Hello there. Currently i am developing app that needs to process one big message that is time consuming (can take days to process). I came up with the idea to split that one message into smaller ones and distribute that smaller ones among workers so they can be processed in a parallel (to speed up the processing). I also must mention that the number of small messages depends on how much one big message is, also i need the feature where i can track their proggress and check if all of them are successfully finished (some kind of transaction). I came across on this wonderful project, so here i am asking if it is logical to apply temporal.io in this situation. I assume that this is the analogy:
Big message = Main workflow (have a task to track child workflows, calculate how much child workflows to start, publish message when whole process is done)
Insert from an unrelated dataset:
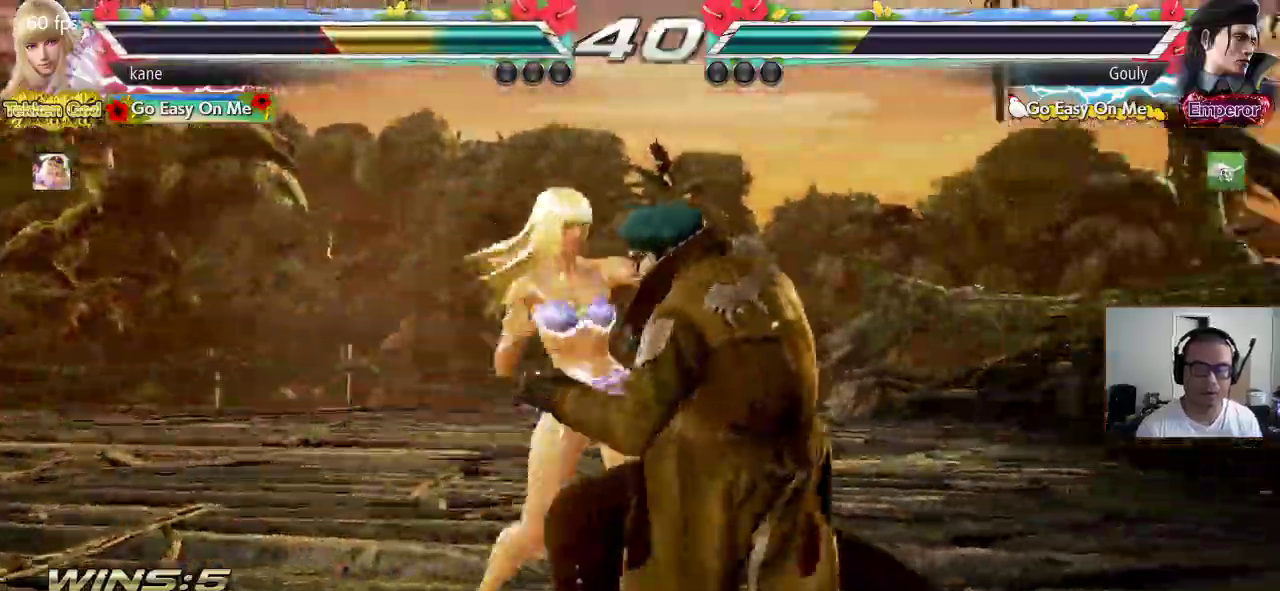
{"buttons": [], "left_stick": "center", "events": [[217, "CIRCLE", "up"]]}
Small messages (splitted from big message) = Child workflows with their own activities
What do you think? is this logical to you?
There is no “once size fits all” solution. It depends on your specific requirements. Depending on your requirements processing of each record in the file as a child workflow might be a very good fit or overkill.
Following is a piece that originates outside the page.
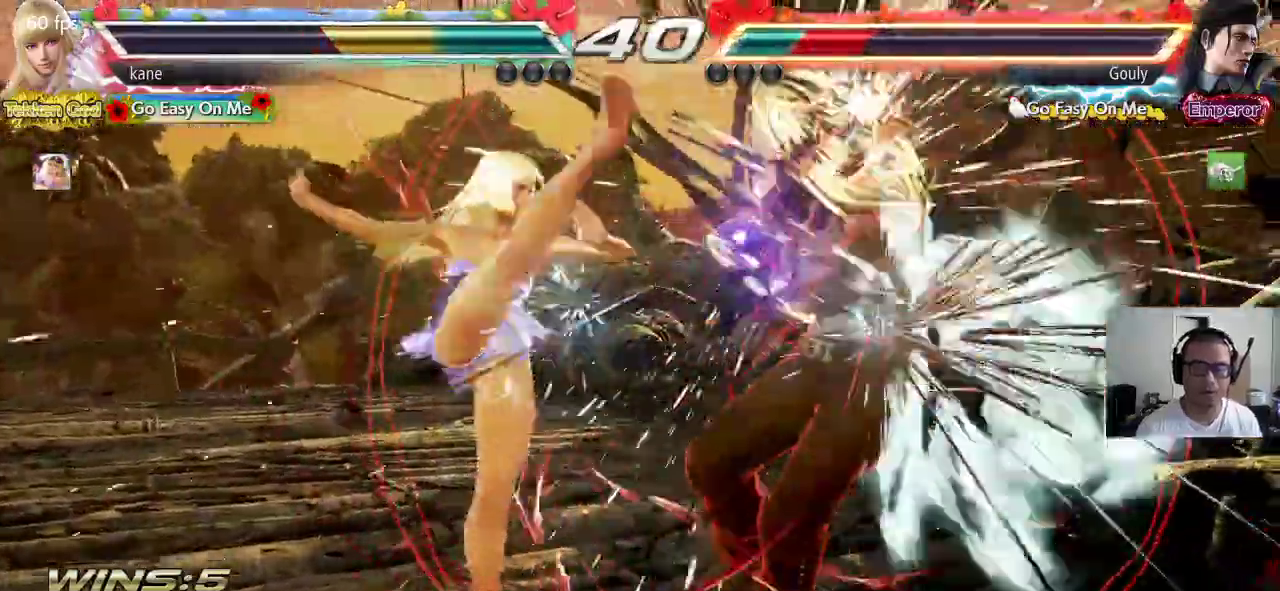
{"buttons": [], "left_stick": "center", "events": [[267, "left_stick", "down"], [350, "left_stick", "center"]]}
In general batch processing workflows either process a file (or its chunk) using a single activity that iterates over records and processes them directly. This activity heartbeats and includes a last processed record id into the heartbeat. On retry, the activity loads the last processed record id from the last recorded heartbeat and continues.
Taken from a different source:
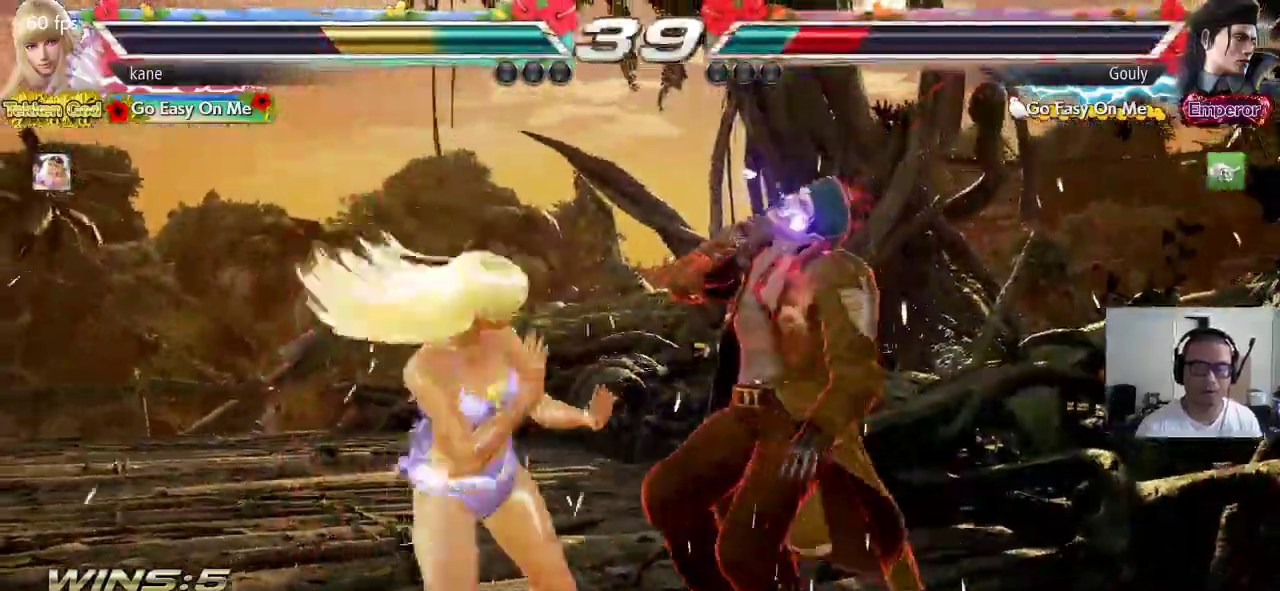
{"buttons": ["CROSS"], "left_stick": "center", "events": [[50, "left_stick", "right"], [83, "TRIANGLE", "down"], [167, "CROSS", "down"], [183, "TRIANGLE", "up"], [467, "left_stick", "center"]]}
If a single record processing is nontrivial then a child workflow per record does make sense. This can be done by loading a range of records from an activity and then processing it as child workflows. Continue-as-new should be used to ensure that the parent doesn’t exceed the history size limit.
See the correspondent batch samples from the samples-java repository.
Here is the sliding window sample in Go.
Hello maxim, thanks for the response. That’s what i was looking for!
I’ve been thinking to do processing with some kind of pagination. In my case i think it would be an overkill to create a child workflow for each record. Instead i would create “parent workflow” that would calculate and split big list of records into smaller sets and for the each set i would start a “child workflow” in parallel. Amazing java samples.